2. Select strategic accounts. Focus your marketing and selling efforts on strategic accounts or quality clients who have lots of future business, who pay for value and who fit your target markets.
3. Jettison marginal markets. Don’t invest marketing overhead and proposal dollars on marginal return service areas just because you’ve always done it. Instead, invest in your strategic accounts or in growth markets for the future.
4. Align performance to goals. Staff performance objectives should be mutually developed and linked to office objectives in sales, client service, project budget performance, recruiting, and personnel development. Staff objectives should also include the individual’s career goals and a clear path for cross-training opportunities.
5. Emphasize client service. Align the staff with your client’s criteria. Get feedback from as many client connections as possible. Include face-to-face feedback from the client’s project manager and upper management as well. Get written feedback using “client service forms” on a semi-annual or annual basis. The principal needs to be involved in soliciting this input, not just the project manager.
6. Scrutinize short-term financial measures. Track and balance weekly productivity, overhead expenditures, selling and administrative expenditures, and business development ratios against the firm’s long-term objectives.

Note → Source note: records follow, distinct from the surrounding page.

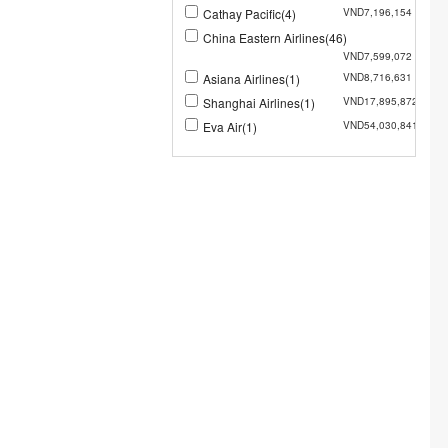
Cathay Pacific(4)
VND7,196,154
China Eastern Airlines(46)
VND7,599,072
Asiana Airlines(1)
VND8,716,631
Shanghai Airlines(1)
VND17,895,872
Eva Air(1)
VND54,030,841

7. Close poor-performing branch offices. Close offices that don’t fit the firm’s long-term business strategy, those that are losing key people, and those that are performing poorly. Reinvest the overhead in more profitable locations, or new locations that fit future markets.
8. Use a major proposal center. Efficiency, quality, and win rates can be improved with a dedicated core staff involved in the development and production of proposals for large projects. Key project managers and technical staff can work on them from a distance and then be brought together at the proposal center to generate the final product.
9. Guard your multiplier. Don’t be so quick to reduce your multiplier to win a highly competitive job. First, provide the lowest credible scope. Then, look for ways to enhance the value and benefit to the client.
10. Be prudent with overhead. Don’t be cheap with marketing and proposal efforts. Focus instead on higher gross profit and proposal cost ratios. Cut unnecessary administrative overhead to get the best prices on supplies, travel, and equipment. Watch this in good times and bad. Make it part of your culture. Persistent and continuous attention to these tenets will result in increased performance through both upswings and downswings in the marketplace, and will maximize your profit margin.